▸ **What the task requires**:
Show the lines below where "content" occurs.

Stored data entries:
════

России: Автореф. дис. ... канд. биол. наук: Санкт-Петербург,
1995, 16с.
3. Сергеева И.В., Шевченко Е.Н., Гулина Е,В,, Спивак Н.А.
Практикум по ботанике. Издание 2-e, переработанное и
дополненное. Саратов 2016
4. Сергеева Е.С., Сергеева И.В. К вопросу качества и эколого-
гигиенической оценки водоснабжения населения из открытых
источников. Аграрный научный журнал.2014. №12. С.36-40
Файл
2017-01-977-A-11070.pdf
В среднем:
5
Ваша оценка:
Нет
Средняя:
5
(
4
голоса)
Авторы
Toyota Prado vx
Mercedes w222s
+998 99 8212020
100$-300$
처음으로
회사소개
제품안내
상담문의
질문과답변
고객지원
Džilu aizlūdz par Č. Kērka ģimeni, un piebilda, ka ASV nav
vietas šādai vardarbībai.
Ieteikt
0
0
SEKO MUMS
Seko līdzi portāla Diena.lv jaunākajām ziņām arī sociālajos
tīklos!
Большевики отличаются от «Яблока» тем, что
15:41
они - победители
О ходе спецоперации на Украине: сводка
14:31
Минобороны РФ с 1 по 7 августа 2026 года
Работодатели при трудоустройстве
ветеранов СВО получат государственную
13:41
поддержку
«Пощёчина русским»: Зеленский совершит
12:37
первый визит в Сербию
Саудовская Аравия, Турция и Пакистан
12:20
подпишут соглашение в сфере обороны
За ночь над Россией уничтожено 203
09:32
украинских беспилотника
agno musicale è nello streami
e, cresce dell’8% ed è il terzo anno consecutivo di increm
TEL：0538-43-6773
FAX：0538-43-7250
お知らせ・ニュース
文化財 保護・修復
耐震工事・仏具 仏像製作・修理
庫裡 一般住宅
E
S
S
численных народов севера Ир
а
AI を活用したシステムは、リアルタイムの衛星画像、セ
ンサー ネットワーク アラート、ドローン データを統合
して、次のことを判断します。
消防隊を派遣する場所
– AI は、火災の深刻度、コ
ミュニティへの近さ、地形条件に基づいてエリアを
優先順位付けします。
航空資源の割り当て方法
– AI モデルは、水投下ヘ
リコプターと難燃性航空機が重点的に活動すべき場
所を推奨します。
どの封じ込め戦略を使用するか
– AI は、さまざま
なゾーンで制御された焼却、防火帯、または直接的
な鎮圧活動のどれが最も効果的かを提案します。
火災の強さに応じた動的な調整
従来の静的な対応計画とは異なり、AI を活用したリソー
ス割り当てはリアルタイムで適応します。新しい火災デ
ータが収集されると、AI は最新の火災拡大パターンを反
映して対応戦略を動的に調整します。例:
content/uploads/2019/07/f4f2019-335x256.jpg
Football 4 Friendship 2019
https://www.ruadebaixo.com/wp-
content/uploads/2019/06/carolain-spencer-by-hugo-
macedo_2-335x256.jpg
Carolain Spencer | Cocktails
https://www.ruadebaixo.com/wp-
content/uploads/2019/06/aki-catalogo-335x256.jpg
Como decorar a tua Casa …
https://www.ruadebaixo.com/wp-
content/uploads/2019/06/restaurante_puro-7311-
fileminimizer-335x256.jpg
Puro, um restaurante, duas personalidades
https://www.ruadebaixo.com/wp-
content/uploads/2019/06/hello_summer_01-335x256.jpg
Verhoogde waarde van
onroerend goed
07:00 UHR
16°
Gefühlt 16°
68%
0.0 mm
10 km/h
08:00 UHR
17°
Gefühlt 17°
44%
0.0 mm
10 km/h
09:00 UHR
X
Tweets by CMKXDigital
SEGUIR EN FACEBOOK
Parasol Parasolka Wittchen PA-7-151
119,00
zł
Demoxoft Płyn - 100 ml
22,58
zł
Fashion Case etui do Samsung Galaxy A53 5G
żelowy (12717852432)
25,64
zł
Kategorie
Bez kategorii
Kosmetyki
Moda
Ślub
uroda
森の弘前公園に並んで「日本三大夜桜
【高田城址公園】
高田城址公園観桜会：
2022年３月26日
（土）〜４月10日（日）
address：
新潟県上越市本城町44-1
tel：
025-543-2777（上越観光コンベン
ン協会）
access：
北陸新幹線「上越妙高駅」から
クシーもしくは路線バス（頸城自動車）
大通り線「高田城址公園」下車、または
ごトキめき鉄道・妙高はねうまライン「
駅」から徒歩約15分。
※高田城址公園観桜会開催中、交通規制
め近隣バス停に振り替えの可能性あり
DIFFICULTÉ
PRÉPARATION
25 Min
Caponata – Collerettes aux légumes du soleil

════

▸ **Task output**:
content/uploads/2019/07/f4f2019-335x256.jpg
content/uploads/2019/06/carolain-spencer-by-hugo-
content/uploads/2019/06/aki-catalogo-335x256.jpg
content/uploads/2019/06/restaurante_puro-7311-
content/uploads/2019/06/hello_summer_01-335x256.jpg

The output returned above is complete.